A typical military guy has wasted his four years drinking, dating, and acting like he was in a college fraternity. The problem is, guys in college fraternities are going to college and getting degrees, he is not.

Married, the still young couple gets out with not only no decent prospects for the husband to earn a good income for his family, but they usually have two kids as well! Now, they will spend the rest of their lives stressed out over money issues because both the husband and wife are working two jobs trying to keep clothes on their children and food in the house. Sound like the dream family life you’re looking for?

Am I saying all of this to tell you not to get married? Certainly not!

My advice to you, as someone who loves you and your family very much, is to wait. If this was meant to be, and you both are truly in love, then waiting will do nothing but strengthen that bond.

I’m not talking about waiting four months, or a year, I’m talking about waiting until you both know exactly what you want to do with your lives. If he decides to make a career in the Amy that’s great and you will know this going in to the marriage. When he gets out, wait until he finds work and begins his new career to make certain it’s what you want as well.

Getting married for love alone is great in fairy tales, but the concept falls short in reality.

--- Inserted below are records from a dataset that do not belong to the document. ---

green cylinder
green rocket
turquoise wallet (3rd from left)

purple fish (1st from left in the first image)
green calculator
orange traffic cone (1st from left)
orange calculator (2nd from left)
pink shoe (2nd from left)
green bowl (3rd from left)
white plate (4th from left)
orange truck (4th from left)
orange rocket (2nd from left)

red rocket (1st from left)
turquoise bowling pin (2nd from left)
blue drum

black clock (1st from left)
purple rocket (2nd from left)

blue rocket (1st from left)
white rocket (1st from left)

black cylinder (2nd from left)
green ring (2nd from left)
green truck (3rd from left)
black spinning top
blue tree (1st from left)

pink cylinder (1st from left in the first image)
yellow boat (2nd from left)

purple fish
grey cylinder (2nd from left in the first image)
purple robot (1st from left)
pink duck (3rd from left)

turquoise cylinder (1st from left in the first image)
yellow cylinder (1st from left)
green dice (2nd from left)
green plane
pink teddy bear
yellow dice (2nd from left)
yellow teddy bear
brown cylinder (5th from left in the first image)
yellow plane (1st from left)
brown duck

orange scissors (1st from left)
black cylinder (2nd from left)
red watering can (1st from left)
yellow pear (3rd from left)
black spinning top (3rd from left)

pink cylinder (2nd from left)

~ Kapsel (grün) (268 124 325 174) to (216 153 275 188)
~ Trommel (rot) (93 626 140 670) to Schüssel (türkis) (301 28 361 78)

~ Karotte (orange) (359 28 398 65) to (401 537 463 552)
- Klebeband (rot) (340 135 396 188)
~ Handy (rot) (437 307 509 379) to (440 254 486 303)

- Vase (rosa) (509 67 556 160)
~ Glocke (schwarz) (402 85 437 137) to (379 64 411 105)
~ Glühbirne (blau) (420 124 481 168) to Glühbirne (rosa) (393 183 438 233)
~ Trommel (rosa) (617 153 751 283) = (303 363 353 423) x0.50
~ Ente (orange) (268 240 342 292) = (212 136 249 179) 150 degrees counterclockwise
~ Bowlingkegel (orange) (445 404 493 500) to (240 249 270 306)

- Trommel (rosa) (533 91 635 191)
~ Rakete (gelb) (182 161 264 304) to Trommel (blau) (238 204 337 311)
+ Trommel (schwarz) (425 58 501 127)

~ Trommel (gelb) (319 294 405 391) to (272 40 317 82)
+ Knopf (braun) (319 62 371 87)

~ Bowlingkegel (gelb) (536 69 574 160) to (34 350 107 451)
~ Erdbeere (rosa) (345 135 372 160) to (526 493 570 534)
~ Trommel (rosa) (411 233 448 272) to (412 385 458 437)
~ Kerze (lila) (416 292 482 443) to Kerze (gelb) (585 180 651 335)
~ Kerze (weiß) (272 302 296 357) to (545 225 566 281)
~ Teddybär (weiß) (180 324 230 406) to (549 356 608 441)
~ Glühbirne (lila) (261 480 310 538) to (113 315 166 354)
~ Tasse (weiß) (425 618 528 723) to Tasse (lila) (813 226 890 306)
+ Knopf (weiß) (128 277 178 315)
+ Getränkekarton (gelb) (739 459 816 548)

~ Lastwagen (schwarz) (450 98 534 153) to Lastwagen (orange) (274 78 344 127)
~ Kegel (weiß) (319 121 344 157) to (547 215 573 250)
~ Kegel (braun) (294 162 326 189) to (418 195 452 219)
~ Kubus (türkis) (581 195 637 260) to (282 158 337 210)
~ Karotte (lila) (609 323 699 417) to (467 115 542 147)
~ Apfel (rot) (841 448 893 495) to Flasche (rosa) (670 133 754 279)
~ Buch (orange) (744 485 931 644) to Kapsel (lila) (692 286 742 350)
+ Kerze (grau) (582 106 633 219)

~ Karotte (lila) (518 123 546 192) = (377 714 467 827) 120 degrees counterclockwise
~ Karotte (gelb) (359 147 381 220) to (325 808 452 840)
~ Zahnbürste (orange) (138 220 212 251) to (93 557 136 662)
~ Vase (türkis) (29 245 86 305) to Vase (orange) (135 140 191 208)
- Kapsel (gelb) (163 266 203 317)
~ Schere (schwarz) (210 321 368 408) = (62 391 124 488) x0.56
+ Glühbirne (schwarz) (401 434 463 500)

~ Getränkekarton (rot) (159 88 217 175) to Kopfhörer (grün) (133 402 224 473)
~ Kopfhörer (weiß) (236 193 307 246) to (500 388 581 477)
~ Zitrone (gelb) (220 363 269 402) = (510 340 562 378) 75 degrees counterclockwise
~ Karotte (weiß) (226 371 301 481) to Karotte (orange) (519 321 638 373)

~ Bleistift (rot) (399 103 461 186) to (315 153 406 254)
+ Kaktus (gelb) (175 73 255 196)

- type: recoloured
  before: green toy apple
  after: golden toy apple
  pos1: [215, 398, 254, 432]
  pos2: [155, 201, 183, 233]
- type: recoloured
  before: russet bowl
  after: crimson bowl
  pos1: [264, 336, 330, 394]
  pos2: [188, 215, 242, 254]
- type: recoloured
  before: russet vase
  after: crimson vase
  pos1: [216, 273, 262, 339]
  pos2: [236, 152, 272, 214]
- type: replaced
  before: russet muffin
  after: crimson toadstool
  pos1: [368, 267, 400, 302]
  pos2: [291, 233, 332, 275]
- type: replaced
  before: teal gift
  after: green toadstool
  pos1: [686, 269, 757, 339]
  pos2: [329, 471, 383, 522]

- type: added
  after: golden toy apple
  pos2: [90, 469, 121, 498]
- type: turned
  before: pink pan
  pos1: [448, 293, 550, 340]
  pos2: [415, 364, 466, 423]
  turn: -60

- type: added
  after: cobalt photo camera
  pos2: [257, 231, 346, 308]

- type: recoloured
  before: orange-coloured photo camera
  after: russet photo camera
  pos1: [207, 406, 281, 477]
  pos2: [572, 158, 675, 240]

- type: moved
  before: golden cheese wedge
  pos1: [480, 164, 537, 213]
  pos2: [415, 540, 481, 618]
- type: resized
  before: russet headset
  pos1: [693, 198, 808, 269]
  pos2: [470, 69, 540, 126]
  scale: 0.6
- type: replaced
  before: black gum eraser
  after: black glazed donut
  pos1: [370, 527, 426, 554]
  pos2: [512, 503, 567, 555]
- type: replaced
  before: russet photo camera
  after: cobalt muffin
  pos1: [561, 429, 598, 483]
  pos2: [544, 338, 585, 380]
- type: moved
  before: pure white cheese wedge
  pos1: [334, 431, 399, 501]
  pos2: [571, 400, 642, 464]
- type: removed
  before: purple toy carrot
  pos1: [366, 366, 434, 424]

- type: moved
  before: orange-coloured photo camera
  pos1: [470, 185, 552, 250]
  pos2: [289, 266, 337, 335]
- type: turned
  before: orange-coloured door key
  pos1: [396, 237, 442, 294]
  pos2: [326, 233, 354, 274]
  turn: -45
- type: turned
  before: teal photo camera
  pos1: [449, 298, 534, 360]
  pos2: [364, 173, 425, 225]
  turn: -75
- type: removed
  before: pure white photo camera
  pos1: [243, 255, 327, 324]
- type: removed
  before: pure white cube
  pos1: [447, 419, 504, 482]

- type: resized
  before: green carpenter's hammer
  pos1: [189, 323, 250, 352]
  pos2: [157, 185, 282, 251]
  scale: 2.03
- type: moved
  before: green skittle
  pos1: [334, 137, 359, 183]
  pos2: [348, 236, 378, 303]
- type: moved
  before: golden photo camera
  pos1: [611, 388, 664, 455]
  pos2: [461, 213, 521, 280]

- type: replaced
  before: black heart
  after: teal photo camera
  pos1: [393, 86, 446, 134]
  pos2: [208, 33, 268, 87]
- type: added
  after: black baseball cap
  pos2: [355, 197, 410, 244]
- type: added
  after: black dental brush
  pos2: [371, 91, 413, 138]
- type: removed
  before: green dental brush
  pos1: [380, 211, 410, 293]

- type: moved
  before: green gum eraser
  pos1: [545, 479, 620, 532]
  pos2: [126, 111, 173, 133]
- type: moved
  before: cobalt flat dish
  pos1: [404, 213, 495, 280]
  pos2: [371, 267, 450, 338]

So here comes my advice to you Elizabeth, and to everyone who is young and thinking of getting married before they actually know the direction their life is going to take them.

Wait.

After reading this article I think you know how long you need to wait. Wait until you find a man who has a career already, and knows the direction he is going. This way you can make sure it’s the same direction you have wanted as well.

Just because a guy is studying to be a lawyer in college does not mean you are marrying a lawyer. Wait until he graduates, gets his first job, and begins to actually live the life he has planned.

During the wait, he may very well find another sucker, er, woman who wants to marry him now. That’s fine, let her.

I hate to use the cliché, but it fits so well.

There are plenty of fish in the ocean.

As a beautiful woman with a good head on her shoulders, you need to be selective and throw back the small ones. Wait for the big catch that will be able to feed the family you are planning to have someday.